7.8 Voor de stelling dat door de toevoeging van artikel 1.3 uit de Side Letter ook “on wing maintenance” voor rekening van Debis komt, is geen steun te vinden in de documenten.
7.9 De overgelegde documenten geven derhalve geen uitsluitsel over de stelling van Birdy Airlines. Birdy Airlines baseert haar stelling daarnaast op een verklaring van [Q] namens Debis dat Birdy Airlines zich over de kosten van het onderhoud geen zorgen hoefde te maken. Door Debis wordt deze verklaring gemotiveerd bestreden. Ook indien moet worden aangenomen dat [Q] aldus heeft verklaard, dan nog is dit onvoldoende om tot de conclusie te kunnen komen dat Birdy Airlines er gerecht-vaardigd op mocht vertrouwen dat naast “off wing maintenance” ook “on wing maintenance” voor rekening van Debis zou komen. Omdat hier sprake is van een afspraak die reeds afwijkt van het algemene gebruik, is voor een nog verder gaande afwijking, inhoudende dat ook “on wing maintenance” voor rekening van Debis zou komen, meer vereist dan de enkele verklaring van [Q]. Om die reden acht de kantonrechter geen grond aanwezig om Birdy Airlines tot bewijslevering van deze stelling toe te laten.

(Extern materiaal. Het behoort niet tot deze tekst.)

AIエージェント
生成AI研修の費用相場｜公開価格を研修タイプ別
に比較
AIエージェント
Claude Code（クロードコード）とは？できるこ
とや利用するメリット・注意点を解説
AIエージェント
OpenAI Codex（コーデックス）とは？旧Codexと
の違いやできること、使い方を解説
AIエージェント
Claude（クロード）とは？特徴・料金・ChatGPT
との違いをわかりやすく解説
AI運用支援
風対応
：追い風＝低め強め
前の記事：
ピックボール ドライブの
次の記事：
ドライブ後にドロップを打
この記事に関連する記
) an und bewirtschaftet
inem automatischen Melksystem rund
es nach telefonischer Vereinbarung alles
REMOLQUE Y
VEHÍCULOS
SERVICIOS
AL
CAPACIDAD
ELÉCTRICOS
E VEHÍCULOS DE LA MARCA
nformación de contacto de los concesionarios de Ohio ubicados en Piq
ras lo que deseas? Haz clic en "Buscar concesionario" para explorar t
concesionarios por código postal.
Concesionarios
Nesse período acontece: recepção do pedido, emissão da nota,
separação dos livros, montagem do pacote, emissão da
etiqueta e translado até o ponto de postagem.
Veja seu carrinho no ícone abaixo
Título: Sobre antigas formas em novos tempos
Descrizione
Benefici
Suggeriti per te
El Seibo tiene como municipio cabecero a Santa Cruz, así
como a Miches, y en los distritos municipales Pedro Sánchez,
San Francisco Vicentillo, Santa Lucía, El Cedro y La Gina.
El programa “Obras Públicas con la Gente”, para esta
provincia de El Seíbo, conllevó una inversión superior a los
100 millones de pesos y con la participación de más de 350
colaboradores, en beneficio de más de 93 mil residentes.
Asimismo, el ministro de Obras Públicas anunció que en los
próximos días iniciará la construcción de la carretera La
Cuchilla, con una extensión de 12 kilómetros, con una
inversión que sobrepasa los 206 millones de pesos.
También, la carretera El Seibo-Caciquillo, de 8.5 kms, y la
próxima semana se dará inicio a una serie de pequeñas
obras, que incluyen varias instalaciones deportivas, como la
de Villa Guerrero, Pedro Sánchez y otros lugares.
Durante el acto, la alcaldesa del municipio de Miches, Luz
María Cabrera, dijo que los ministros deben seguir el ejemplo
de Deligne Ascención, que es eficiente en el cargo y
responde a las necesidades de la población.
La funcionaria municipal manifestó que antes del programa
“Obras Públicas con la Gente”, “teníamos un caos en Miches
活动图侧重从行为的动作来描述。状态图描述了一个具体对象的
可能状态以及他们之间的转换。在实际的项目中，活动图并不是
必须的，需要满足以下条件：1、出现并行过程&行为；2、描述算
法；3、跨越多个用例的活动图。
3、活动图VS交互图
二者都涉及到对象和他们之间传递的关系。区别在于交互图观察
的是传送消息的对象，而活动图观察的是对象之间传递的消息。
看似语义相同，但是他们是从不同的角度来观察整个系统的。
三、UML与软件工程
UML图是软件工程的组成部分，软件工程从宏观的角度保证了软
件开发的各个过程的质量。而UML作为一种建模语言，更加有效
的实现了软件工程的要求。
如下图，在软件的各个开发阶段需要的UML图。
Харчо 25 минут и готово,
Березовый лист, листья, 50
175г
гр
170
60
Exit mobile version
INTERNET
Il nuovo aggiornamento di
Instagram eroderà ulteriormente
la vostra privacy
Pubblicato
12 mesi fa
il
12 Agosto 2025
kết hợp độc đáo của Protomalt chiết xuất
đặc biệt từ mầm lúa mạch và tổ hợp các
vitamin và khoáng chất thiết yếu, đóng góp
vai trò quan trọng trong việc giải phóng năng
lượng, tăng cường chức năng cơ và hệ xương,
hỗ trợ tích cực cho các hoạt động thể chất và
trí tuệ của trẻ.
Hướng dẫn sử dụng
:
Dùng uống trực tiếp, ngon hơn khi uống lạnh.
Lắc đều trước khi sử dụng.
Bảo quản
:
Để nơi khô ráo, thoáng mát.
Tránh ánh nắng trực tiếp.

7.10 Nu niet gezegd kan worden dat “on wing maintenance” voor rekening van Debis behoort te komen, ontvalt daarmee de grondslag aan de vordering. De vordering zal daarom worden afgewezen, met veroordeling van Birdy Airlines als de in het ongelijk gestelde partijen in de proceskosten.
7.11 Hetgeen partijen verder nog te berde hebben gebracht behoeft geen bespreking meer, nu dit in het licht van hetgeen in dit vonnis is vastgesteld en overwogen, niet tot een andere beslissing kan leiden.
8. De beslissing
De kantonrechter:
Wijst de vordering af.
Veroordeelt Birdy Airlines in de kosten van deze procedure, tot op deze uitspraak aan de zijde van Debis begroot op €3.262,50 aan salaris voor de gemachtigde.
Verklaart dit vonnis uitvoerbaar bij voor-raad.
Aldus gewezen door mr. F.J.P. Veenhof, kantonrechter en in het open-baar uitge-sproken ter terechtzitting van 15 december 2004, in tegenwoordigheid van de griffier.